L’applicazione più rigorosa e fedele alla linea della politica “zero Covid” di Xi Jinping è stata un disastro. Al di là degli episodi più eclatanti di residenti morti di fame o per mancanza di medicine o per suicidio dettato dalla disperazione, la seconda città più importante della Cina è stata trasformata in una prigione a cielo aperto. Case sbarrate dall’esterno per non far uscire i positivi, quartieri sigillati da recinzioni alte tre metri con tanto di filo spinato, trasferimento coatto di settimane e settimane nei fatiscenti centri governativi per la quarantena. E ancora, arresti e minacce per chi protestava online, genitori separati dai figli, tamponi obbligatori a ogni ora del giorno e della notte.

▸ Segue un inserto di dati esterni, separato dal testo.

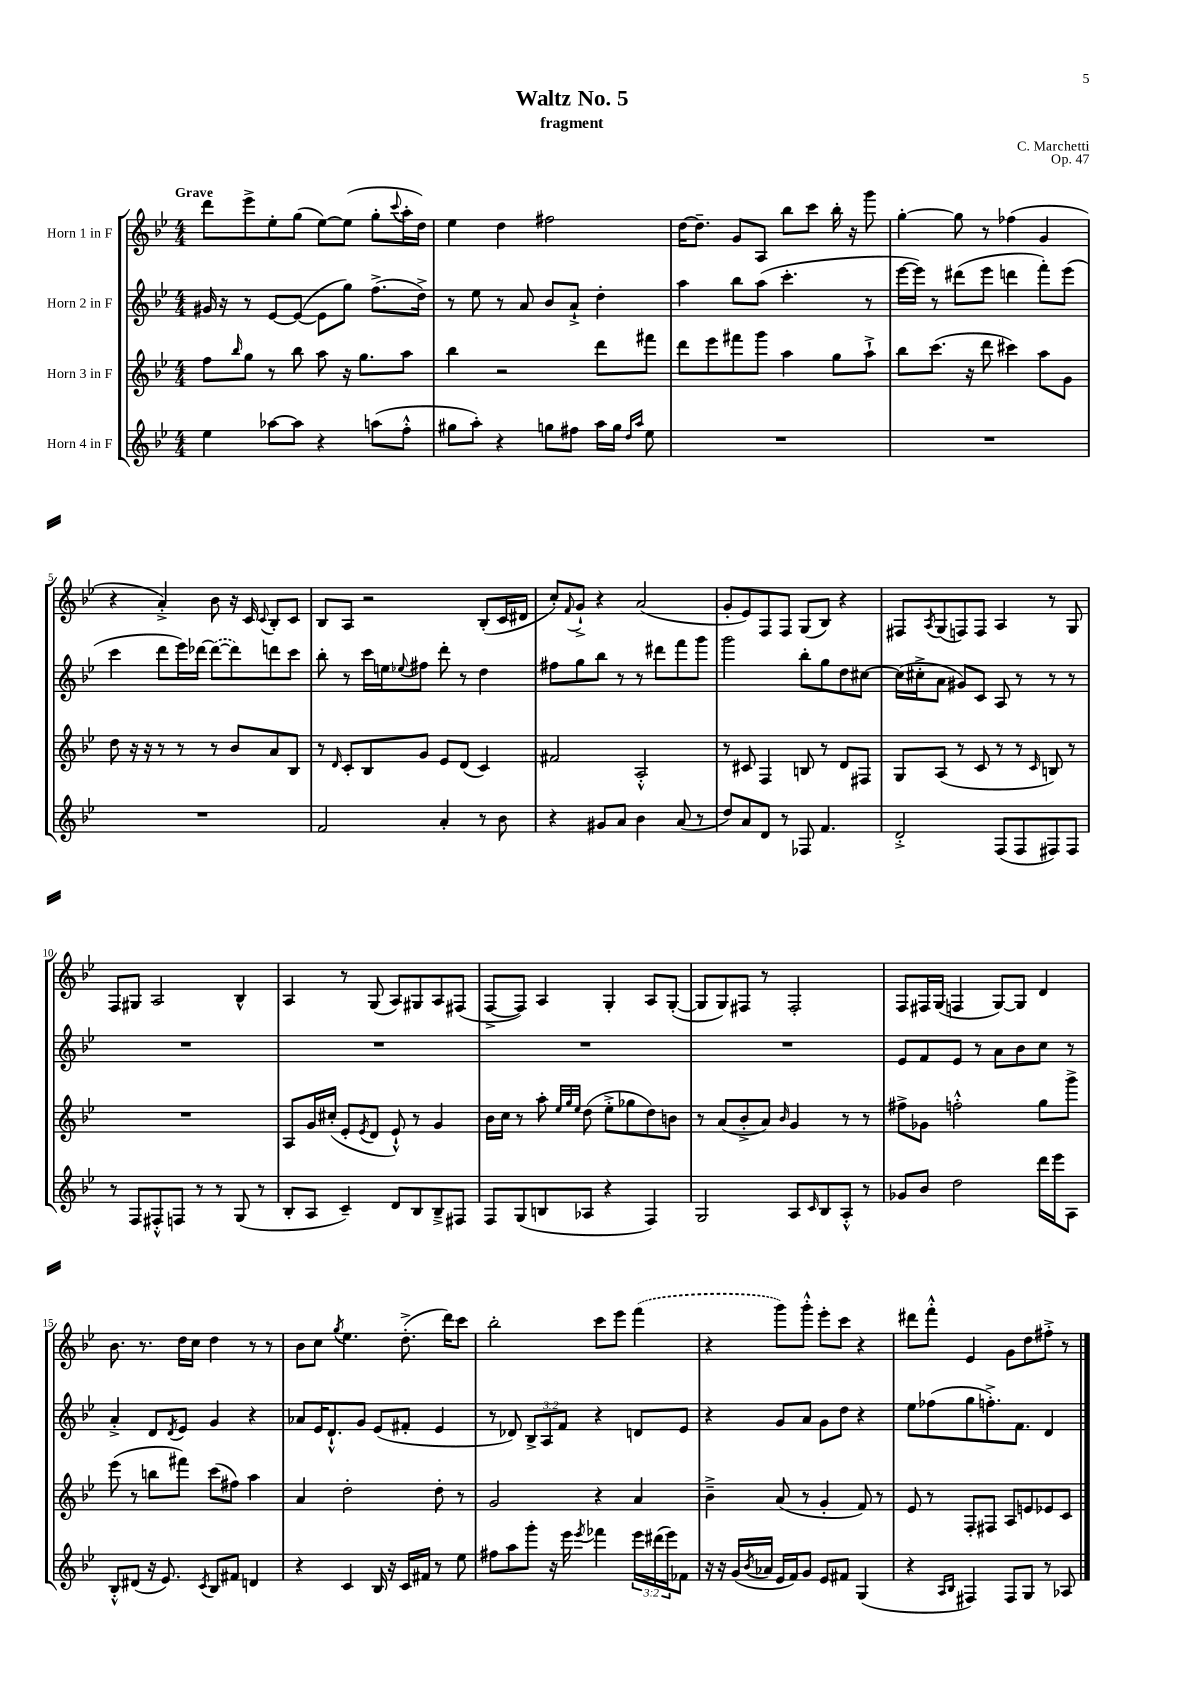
\header { title = "Waltz No. 5" composer = "C. Marchetti" subtitle = "fragment" opus = "Op. 47" }
<<
\new StaffGroup <<
\new Staff = "s0" \with { instrumentName = "Horn 1 in F" } {
    \clef treble \key bes \major \numericTimeSignature \time 4/4 \tempo "Grave"
    d'''8 ees'''8-> ees''8-. g''8( ees''8~) ees''8( g''8-. \appoggiatura { c'''8 } a''16-. d''16) |
    ees''4 d''4 fis''2 |
    d''16~ d''8.-- g'8 a8 bes''8 c'''8 bes''16-. r16 g'''8 |
    g''4~-. g''8 r8 fes''4( g'4 |
    r4 a'4-.->) bes'8 r16 c'16 \appoggiatura { c'8 } bes8-. c'8 |
    bes8 a8 r2 bes8-.( c'16 dis'16 |
    c''8-.) \appoggiatura { f'8 } g'8-!-> r4 a'2( |
    g'8-. ees'8) f8 f8 g8( bes8) r4 |
    fis8 \acciaccatura { a8 } g8( f8) f8 a4 r8 g8 |
    f8 gis8 a2 bes4-^ |
    a4 r8 g8( a8) gis8 a8 fis8( |
    f8~-> f8) a4 g4-. a8 g8~-.( |
    g8 g8) fis8 r8 fis2-. |
    f8 fis16 g16( f4 g8~) g8 d'4 |
    bes'8. r8. d''16 c''16 d''4 r8 r8 |
    bes'8 c''8 \acciaccatura { g''8 } ees''4. d''8.-.->( d'''16) c'''8 |
    bes''2-. c'''8 ees'''8 \once \slurDashed f'''4( |
    r4 g'''8) g'''8-.-^ ees'''8-. c'''8 r4 |
    dis'''8 f'''8-.-^ ees'4 g'8 d''8 fis''8-.-> r8 \bar "|." |
}
\new Staff = "s1" \with { instrumentName = "Horn 2 in F" } {
    \clef treble \key bes \major \numericTimeSignature \time 4/4 \override Staff.TupletNumber.text = #tuplet-number::calc-fraction-text
    gis'16 r16 r8 ees'8~ ees'8~( ees'8 g''8) f''8.->( d''16->) |
    r8 ees''8 r8 a'8 bes'8 a'8-!-> d''4-. |
    a''4 bes''8 a''8( c'''4.-. r8 |
    ees'''16~ ees'''16) r8 dis'''8( ees'''8 d'''4 f'''8-.) ees'''8( |
    c'''4 d'''8 ees'''16) des'''16~ \once \slurDashed des'''8~( des'''8) d'''8 c'''8 |
    bes''8-. r8 c'''16 e''16 \appoggiatura { ees''8 } fis''8 d'''8-. r8 d''4 |
    fis''8 g''8 bes''8 r8 r8 dis'''8 f'''8 g'''8 |
    g'''2 bes''8-. g''8 d''8 cis''8~ |
    cis''16( cis''16-.-> a'8 gis'8) c'8 a8 r8 r8 r8 |
    R1 |
    R1 |
    R1 |
    R1 |
    ees'8 f'8 ees'8 r8 a'8 bes'8 c''8 r8 |
    a'4-.-> d'8 \acciaccatura { d'8 } ees'8 g'4 r4 |
    aes'8 ees'16 d'8.-!-^ g'8 ees'8( fis'8-. ees'4 |
    r8 des'8) \tuplet 3/2 { bes8-> a8 f'8 } r4 d'8 ees'8 |
    r4 g'8 a'8 g'8 d''8 r4 |
    ees''8 fes''8( g''8 f''8.-.->) f'8. d'4 \bar "|." |
}
\new Staff = "s2" \with { instrumentName = "Horn 3 in F" } {
    \clef treble \key bes \major \numericTimeSignature \time 4/4
    f''8 \grace { bes''16 } g''8 r8 bes''8 a''8 r16 g''8. a''8 |
    bes''4 r2 d'''8 fis'''8 |
    d'''8 ees'''8 fis'''8 g'''8 a''4 g''8 a''8-!-> |
    bes''8 c'''8.( r16 d'''8 cis'''4) a''8 g'8 |
    d''8 r16 r16 r8 r8 r8 bes'8 a'8 bes8 |
    r8 \grace { d'16 } c'8-. bes8 g'8 ees'8 d'8( c'4) |
    fis'2 a2-.-^ |
    r8 cis'8 f4 b8 r8 d'8 fis8 |
    g8 a8( r8 c'8 r8 r8 \grace { c'16 } b8) r8 |
    R1 |
    a8 g'16 cis''16-.( ees'8-. \acciaccatura { ees'8 } d'8 ees'8-!-^) r8 g'4 |
    bes'16 c''16 r8 a''8-. \grace { ees''32 g''32 ees''32 } d''8( ees''8-.-> ges''8 d''8) b'8 |
    r8 a'8( bes'8-.-> a'8) \grace { bes'16 } g'4 r8 r8 |
    fis''8-> ges'8 f''2-.-^ g''8 g'''8-> |
    ees'''8( r8 b''8 fis'''8) c'''8( fis''8) a''4 |
    a'4 d''2-. d''8-. r8 |
    g'2 r4 a'4 |
    bes'4---> a'8( r8 g'4-. f'8) r8 |
    ees'8 r8 f8-. fis8 a8 e'8 ees'8 c'8 \bar "|." |
}
\new Staff = "s3" \with { instrumentName = "Horn 4 in F" } {
    \clef treble \key bes \major \numericTimeSignature \time 4/4 \override Staff.TupletNumber.text = #tuplet-number::calc-fraction-text
    ees''4 aes''8~ aes''8 r4 a''8( f''8-.-^ |
    gis''8 a''8-.) r4 g''8 fis''8 a''16 g''16 \grace { d''16 a''16 } ees''8 |
    R1 |
    R1 |
    R1 |
    f'2 a'4-. r8 bes'8 |
    r4 gis'8 a'8 bes'4 a'8( r8 |
    d''8) a'8 d'8 r8 fes8 f'4. |
    d'2-.-> f8( f8 fis8) fis8 |
    r8 f8 fis8-.-^ f8 r8 r8 g8( r8 |
    bes8-. a8 c'4--) d'8 bes8 bes8---> fis8 |
    f8 g8( b8 aes8 r4 f4) |
    g2 a8 \grace { c'16 } bes8 a8-.-^ r8 |
    ges'8 bes'8 d''2 d'''16 ees'''16 a8 |
    bes8-.-^ dis'8( r16 ees'8.) \acciaccatura { c'8 } bes8 fis'8 d'4 |
    r4 c'4 bes16 r16 c'16 fis'16 r8 ees''8 |
    fis''8 a''8 g'''8-. r16 ees'''16 \acciaccatura { ees'''8 } fes'''4 \tuplet 3/2 { ees'''16 dis'''16( ees'''16) } fes'8 |
    r16 r16 g'16( \acciaccatura { bes'8 } aes'16 ees'16 f'16) g'8 ees'8 fis'8 g4( |
    r4 \grace { a16 bes16 } fis4) fis8 g8 r8 aes8 \bar "|." |
}
>>
>>
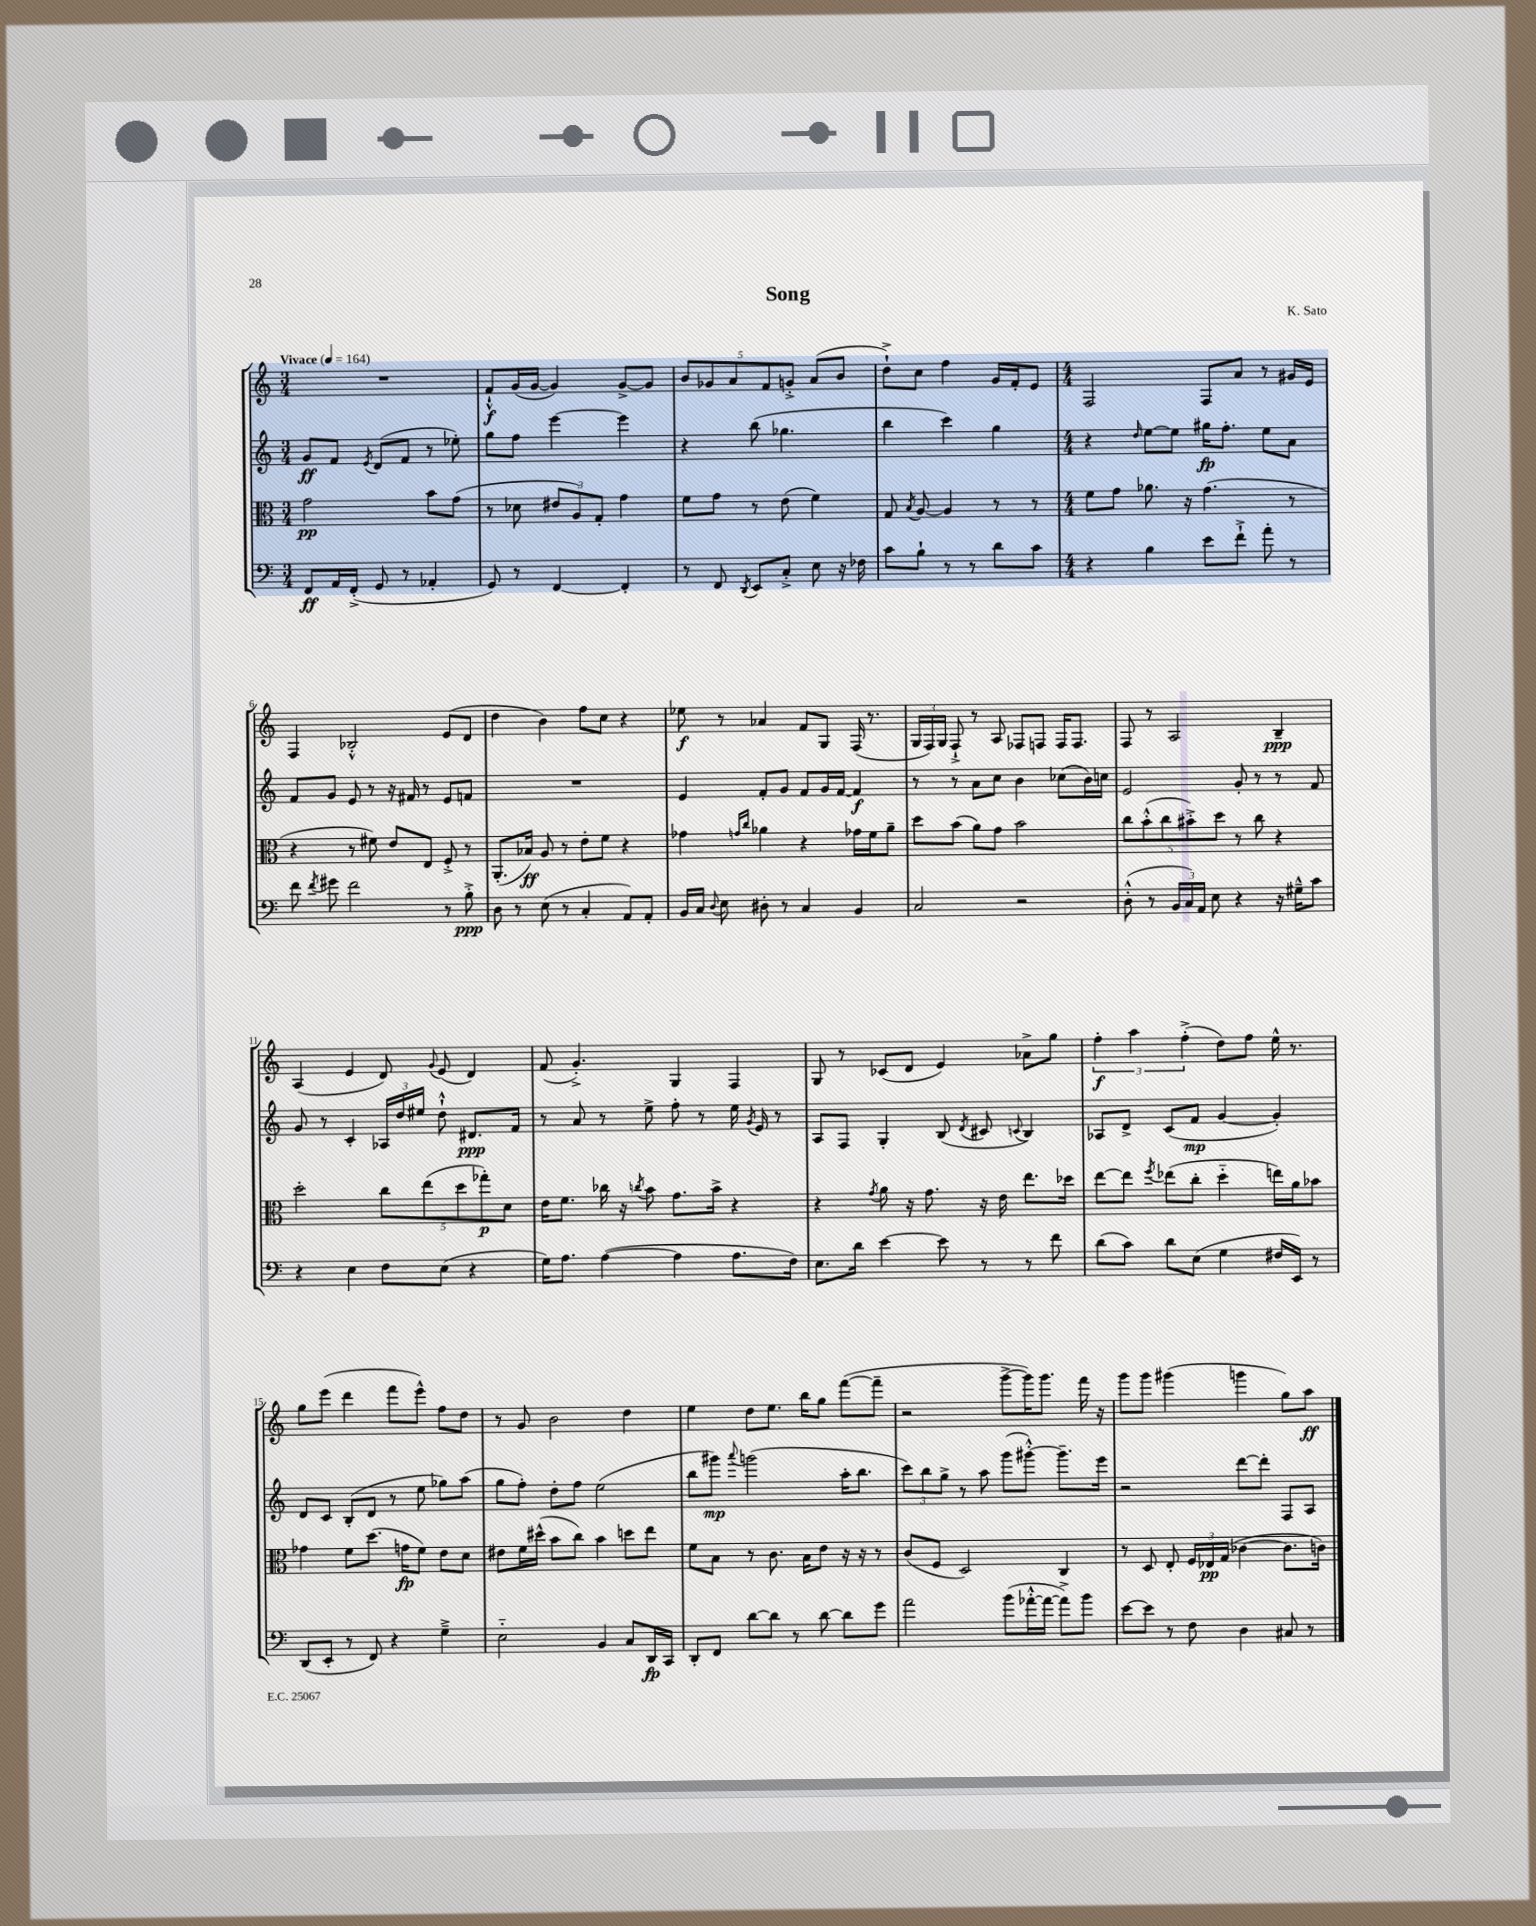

Ci sono tutte le premesse per un nuovo disastro

Non c’è abitante di Shanghai che non detesti Li Qiang e che non lo consideri un inetto, un politico incapace di far prevalere la realtà sull’ideologia. Ed è proprio per questo che Li è diventato il numero 2 del Partito comunista: la sua lealtà a oltranza a Xi, oltre ogni limite di razionalità, gli è valsa la promozione. La fedeltà al leader è ormai l’unico criterio richiesto per far parte della cricca di Xi.

La promozione di Li è il manifesto della nuova Cina di Xi Jinping, che assomiglia terribilmente a quella vecchia degli anni Cinquanta-Sessanta di Mao. Il “Grande timoniere” premiò quei funzionari che preferirono obbedirgli e restargli fedeli, durante il Grande balzo in avanti, piuttosto che salvare dalla carestia la vita di milioni di cinesi.

Poiché solo chi obbedisce a Xi, alimentando il culto della personalità, potrà sopravvivere al potere nella nuova Cina, ci sono ormai tutte le premesse per il verificarsi di un nuovo terribile disastro. Parte integrante del “sogno cinese” di Xi Jinping, che passa dal “Grande rinnovamento della nazione cinese”, è la riunificazione di Taiwan alla Repubblica popolare. Non c’è dubbio che il “nuovo Mao” sia disposto a scatenare una guerra disastrosa pur di entrare nella storia. Se e quando accadrà, chi avrà il coraggio all’interno del Partito di fermarlo?